START

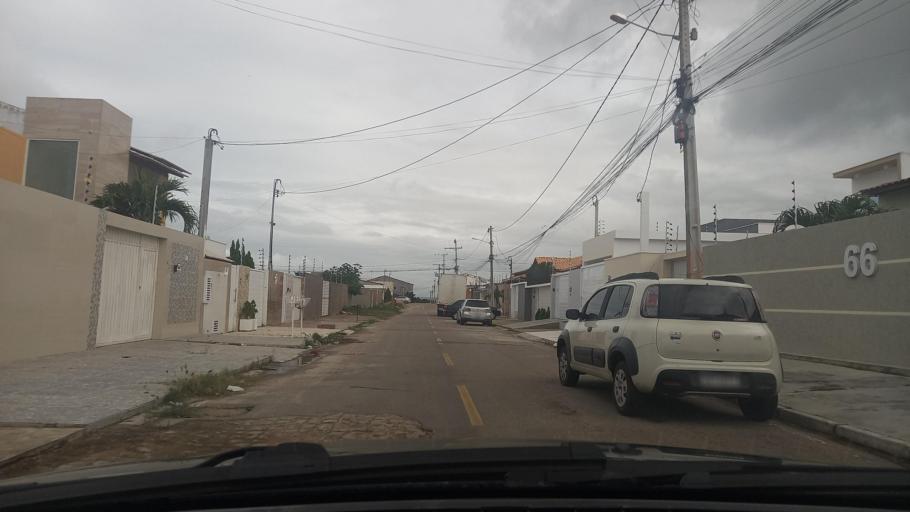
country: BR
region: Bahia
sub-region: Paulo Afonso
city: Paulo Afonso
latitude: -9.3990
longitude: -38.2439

END
START

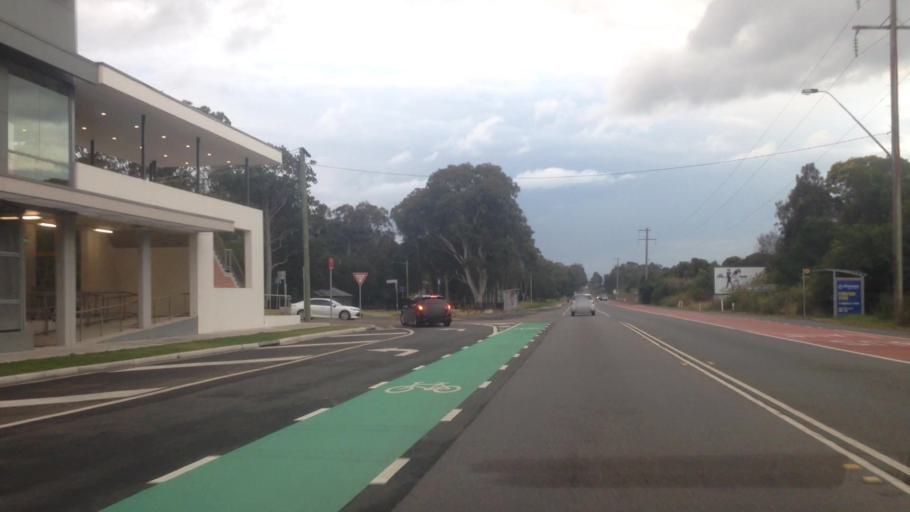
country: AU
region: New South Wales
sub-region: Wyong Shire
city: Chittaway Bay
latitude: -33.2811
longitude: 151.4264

END

Task requirements |
Collect every line from the rows above that contains the string "region".

Result of this task |
region: Bahia
sub-region: Paulo Afonso
region: New South Wales
sub-region: Wyong Shire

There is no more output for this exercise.